Expanding the Accelerating Medicines Partnership

The Accelerating Medicines Partnership (AMP) has served as an effective vehicle for public-private partnerships in biomedical research since 2014. AMP initially brought together the FNIH, NIH and FDA with not-for-profit organizations and industry to accelerate early-stage drug development in Alzheimer's disease, type 2 diabetes and the autoimmune disorders rheumatoid arthritis (RA) and systemic lupus erythematosus. By enabling joint planning of research in the highest areas of need and sharing resources, expertise and data, AMP has made significant progress in understanding disease pathways at the molecular level and in identifying new targets for treatments. All of the data generated from AMP are made broadly available to the research community through online knowledge portals for use in drug discovery and development.

In 2018, the AMP team expanded work in two key areas:

Launch of AMP Parkinson's Disease (AMP PD):

The number of people living with Parkinson's disease is expected to nearly double by 2040, according to the National Institute of Neurological Disorders and Stroke, and there are still no disease-modifying drugs (NINDS) approved for treatment. Through the new AMP PD program, researchers will transform the current model for developing diagnostics and treatments for patients by identifying and validating biomarkers that track disease progression and serve as new drug targets.

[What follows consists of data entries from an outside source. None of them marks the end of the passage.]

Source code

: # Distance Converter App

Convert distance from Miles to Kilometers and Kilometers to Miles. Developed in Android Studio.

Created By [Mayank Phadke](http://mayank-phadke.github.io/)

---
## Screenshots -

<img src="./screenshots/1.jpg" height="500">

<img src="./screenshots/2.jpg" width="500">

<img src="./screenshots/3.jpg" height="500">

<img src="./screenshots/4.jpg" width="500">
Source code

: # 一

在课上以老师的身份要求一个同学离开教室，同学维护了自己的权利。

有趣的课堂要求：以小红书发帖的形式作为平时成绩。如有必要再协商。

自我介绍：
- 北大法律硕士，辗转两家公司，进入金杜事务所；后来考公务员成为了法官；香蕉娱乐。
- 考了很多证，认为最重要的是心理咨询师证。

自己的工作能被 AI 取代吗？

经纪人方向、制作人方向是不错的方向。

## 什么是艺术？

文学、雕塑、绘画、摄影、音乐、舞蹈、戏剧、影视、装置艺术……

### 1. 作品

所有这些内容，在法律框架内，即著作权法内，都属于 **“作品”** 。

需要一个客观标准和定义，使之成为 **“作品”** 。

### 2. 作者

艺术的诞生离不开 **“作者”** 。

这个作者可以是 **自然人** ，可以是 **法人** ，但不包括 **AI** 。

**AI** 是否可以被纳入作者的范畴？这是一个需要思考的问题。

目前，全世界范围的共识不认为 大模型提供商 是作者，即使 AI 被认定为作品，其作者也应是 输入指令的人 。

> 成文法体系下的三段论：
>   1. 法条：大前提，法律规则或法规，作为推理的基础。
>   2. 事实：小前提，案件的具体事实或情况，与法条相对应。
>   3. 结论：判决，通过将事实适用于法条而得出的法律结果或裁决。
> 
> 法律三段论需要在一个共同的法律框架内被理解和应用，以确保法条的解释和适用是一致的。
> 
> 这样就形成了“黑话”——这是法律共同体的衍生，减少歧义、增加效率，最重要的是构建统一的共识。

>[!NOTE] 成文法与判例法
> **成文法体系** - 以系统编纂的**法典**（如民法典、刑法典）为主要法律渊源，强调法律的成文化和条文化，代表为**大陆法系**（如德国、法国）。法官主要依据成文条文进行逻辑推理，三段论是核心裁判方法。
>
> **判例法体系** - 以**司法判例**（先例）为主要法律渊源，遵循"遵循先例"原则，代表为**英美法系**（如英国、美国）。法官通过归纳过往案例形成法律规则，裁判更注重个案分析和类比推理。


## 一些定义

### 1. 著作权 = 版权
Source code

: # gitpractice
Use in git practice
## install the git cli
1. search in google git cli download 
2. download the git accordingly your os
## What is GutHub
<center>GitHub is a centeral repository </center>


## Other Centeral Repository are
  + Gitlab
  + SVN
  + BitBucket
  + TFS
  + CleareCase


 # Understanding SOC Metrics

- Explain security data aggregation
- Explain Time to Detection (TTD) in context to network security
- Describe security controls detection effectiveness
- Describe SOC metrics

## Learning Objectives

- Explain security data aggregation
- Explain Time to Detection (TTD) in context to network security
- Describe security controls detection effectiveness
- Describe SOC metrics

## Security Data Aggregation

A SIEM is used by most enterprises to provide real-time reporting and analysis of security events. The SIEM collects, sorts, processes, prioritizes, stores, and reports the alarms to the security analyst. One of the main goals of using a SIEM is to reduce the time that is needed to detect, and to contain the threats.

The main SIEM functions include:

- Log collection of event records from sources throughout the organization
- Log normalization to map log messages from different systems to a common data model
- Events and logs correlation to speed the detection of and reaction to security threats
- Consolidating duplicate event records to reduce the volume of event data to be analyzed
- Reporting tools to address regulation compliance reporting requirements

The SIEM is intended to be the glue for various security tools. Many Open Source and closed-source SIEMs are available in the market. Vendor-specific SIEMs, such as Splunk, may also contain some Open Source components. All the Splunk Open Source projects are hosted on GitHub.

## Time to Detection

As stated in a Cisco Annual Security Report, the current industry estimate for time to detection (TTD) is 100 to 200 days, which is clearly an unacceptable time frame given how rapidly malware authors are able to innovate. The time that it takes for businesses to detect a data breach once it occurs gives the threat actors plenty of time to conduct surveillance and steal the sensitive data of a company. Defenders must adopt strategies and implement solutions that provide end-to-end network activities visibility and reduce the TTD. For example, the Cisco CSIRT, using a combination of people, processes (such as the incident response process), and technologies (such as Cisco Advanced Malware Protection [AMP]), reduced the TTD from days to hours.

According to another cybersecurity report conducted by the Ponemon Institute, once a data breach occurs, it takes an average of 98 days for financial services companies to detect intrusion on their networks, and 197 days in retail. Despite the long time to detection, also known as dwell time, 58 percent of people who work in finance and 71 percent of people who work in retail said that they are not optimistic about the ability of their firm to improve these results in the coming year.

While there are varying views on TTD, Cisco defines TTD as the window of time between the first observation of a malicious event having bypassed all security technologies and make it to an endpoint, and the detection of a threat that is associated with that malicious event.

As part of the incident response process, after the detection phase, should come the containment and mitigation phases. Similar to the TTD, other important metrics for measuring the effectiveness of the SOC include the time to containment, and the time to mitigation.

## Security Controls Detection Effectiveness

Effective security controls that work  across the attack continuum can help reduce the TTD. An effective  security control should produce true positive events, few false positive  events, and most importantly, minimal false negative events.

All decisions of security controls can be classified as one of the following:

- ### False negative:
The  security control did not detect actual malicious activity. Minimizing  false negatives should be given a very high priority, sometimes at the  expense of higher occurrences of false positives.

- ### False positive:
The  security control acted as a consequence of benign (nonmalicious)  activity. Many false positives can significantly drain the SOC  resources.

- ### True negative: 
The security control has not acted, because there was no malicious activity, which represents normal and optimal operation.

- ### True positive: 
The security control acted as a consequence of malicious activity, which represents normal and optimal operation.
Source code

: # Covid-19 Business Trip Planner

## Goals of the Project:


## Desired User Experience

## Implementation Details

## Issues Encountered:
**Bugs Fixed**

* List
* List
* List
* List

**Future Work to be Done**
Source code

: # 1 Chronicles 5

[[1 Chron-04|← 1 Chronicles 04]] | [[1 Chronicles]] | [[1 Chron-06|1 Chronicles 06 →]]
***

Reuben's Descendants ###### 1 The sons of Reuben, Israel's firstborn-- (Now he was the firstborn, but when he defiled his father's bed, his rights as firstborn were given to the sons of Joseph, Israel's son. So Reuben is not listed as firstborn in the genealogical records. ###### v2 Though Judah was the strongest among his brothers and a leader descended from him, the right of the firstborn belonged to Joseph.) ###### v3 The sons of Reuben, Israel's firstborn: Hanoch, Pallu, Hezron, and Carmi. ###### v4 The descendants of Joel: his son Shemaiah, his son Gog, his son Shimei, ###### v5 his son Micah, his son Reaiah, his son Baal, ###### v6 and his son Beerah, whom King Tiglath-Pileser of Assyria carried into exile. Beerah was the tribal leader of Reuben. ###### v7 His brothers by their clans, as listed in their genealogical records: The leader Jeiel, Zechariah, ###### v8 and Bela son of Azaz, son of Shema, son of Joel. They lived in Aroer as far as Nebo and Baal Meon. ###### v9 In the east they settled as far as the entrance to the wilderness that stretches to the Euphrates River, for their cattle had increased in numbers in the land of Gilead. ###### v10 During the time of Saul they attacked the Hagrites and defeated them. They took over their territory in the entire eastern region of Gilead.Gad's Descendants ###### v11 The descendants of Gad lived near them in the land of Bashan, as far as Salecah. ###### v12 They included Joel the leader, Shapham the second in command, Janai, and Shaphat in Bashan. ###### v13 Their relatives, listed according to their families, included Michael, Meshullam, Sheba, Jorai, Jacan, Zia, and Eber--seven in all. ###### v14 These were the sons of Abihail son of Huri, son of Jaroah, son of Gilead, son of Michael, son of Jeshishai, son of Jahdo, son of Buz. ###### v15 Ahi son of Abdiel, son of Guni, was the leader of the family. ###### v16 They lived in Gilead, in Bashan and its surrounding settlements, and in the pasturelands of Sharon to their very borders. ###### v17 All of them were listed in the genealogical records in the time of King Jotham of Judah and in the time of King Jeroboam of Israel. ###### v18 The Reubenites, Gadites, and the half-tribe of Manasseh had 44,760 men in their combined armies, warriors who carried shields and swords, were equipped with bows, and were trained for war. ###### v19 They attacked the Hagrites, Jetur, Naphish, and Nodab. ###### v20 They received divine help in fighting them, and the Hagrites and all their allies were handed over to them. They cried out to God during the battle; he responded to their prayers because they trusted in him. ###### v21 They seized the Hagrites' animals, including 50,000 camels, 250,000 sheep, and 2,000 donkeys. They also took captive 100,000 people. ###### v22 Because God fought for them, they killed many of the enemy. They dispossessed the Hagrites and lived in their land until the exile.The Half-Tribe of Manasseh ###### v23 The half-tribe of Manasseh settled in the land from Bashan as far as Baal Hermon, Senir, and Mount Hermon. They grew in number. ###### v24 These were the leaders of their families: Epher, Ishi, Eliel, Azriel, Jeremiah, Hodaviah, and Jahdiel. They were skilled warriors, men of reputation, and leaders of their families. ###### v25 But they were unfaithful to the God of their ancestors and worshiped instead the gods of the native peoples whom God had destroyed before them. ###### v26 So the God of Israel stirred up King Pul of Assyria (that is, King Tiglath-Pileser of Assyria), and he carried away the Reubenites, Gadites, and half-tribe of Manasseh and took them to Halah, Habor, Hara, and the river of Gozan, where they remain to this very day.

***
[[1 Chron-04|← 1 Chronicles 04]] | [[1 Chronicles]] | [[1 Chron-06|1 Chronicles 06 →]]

Extension of AMP RA/Lupus to a 6th Year:

This program extension will enable researchers to deploy emerging technologies that can further analyze tissue, blood and urine samples from patients living with RA or Lupus. The program will create a more detailed understanding of the molecular nature of these diseases. By examining samples at the single-cell level researchers are identifying the genes, proteins and chemical pathways that play important roles in these diseases and uncovering new targets for drug development.